Total System Global Area 1543503872 bytes
Fixed Size 2072960 bytes
Variable Size 369102464 bytes
Database Buffers 1157627904 bytes
Redo Buffers 14700544 bytes
Database mounted.

GCPROD1_SQL > SELECT SWITCHOVER_STATUS FROM V$DATABASE;


SWITCHOVER_STATUS
--------------------
SESSIONS ACTIVE

Notice that I used the "..WITH SESSION SHUTDOWN" option as I was unable to bring a few active internal processes down.

Now that our old primary has become the new standby, we need to fix a few INIT parameters related to log shipping.

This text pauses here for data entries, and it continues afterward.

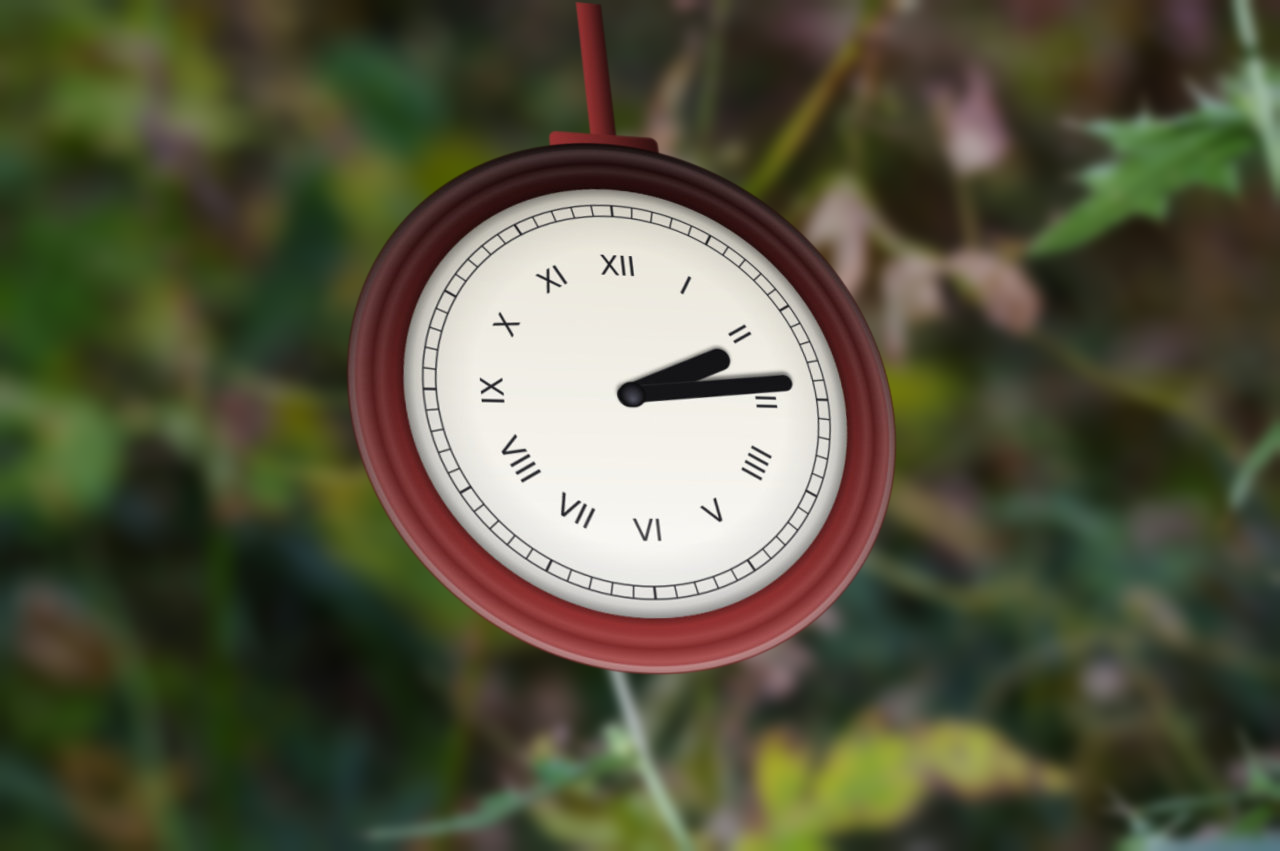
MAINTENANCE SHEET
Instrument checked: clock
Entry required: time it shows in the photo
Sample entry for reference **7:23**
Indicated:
**2:14**
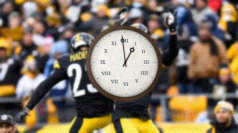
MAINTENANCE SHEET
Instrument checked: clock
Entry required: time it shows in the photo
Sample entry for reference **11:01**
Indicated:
**12:59**
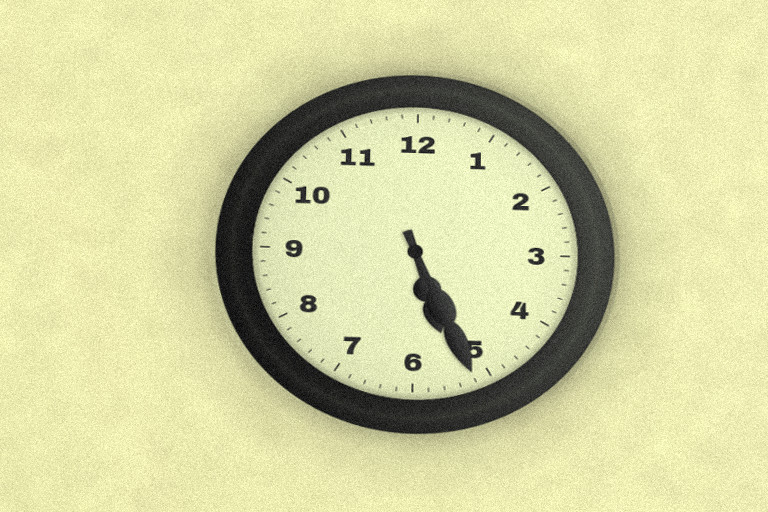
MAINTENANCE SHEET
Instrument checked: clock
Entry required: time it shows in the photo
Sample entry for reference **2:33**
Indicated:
**5:26**
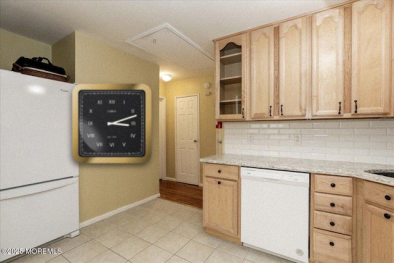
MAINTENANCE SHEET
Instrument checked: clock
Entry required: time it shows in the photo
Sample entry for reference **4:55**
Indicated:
**3:12**
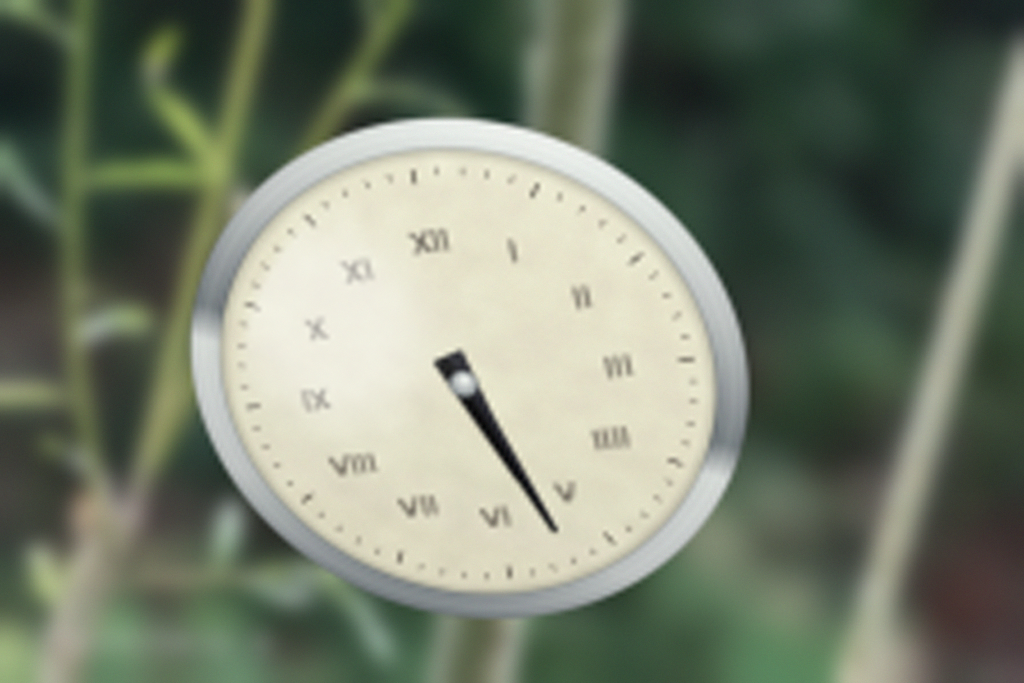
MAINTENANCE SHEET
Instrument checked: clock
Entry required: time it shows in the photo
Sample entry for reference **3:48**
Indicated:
**5:27**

a) LOG_ARCHIVE_DEST_n setting

Here's our old settings --
GCPROD1_SQL > show parameter log_archive_dest

NAME TYPE VALUE
------------------------------------ -------- ------------------------------
log_archive_dest_1 string location="+FLASHDG", valid_for
=(ONLINE_LOGFILES, PRIMARY_ROLE)
log_archive_dest_10 string
log_archive_dest_2 string service="GCPROD_STBY", LGWR AS
YNC NOAFFIRM delay=0 OPTIONAL
max_failure=10 max_connection
s=4 reopen=15 db_unique_name="
GCPROD" register net_timeout
=180 valid_for=(online_logfile
,primary_role)
...
...
[removed for brevity]

We can remove log_archive_dest_2 as its not needed on a standby database. Also log_archive_dest_1 needs to be changed.

GCPROD1_SQL > ALTER SYSTEM SET log_archive_dest_1='LOCATION=+FLASHDG' SCOPE=BOTH;
GCPROD1_SQL > ALTER SYSTEM SET log_archive_dest_2='';

[Note: For, log_archive_dest_1 we may also set as LOCATION=+FLASHDG valid_for=(STANDBY_LOGFILES, STANDBY_ROLE)'. That should also work ok]


b) FAL settings
FAL_SERVER should point to the primary database (tns string) and FAL_CLIENT should point to the Standby database (self)

GCPROD1_SQL > ALTER SYSTEM SET fal_client='GCPROD_STBY' SCOPE=BOTH;
GCPROD1_SQL > ALTER SYSTEM SET fal_server='GCPROD_PRIM' SCOPE=BOTH;


Make sure we update the TNSNAMES.ora file for GCPROD_STBY and GCPROD_PRIM. GCPROD_STBY should resolve to the standby database and GCPROD_PRIM should resolve to the primary (ie. the erstwhile standby; that we haven't switched to the primary role yet -- we'll do that shortly)

After making these change, we put the new standby database in recovery mode --

GCPROD1_SQL > alter database recover managed standby database disconnect from session;

Database altered.




On standby node 1
Next, we perform a switchover of the old standby database to make it the new PRIMARY.
[Note: I had to perform media recovery as shown below as I had accidentally canceled the recovery earlier -- this might not be needed if the (old) standby was already in recovery mode]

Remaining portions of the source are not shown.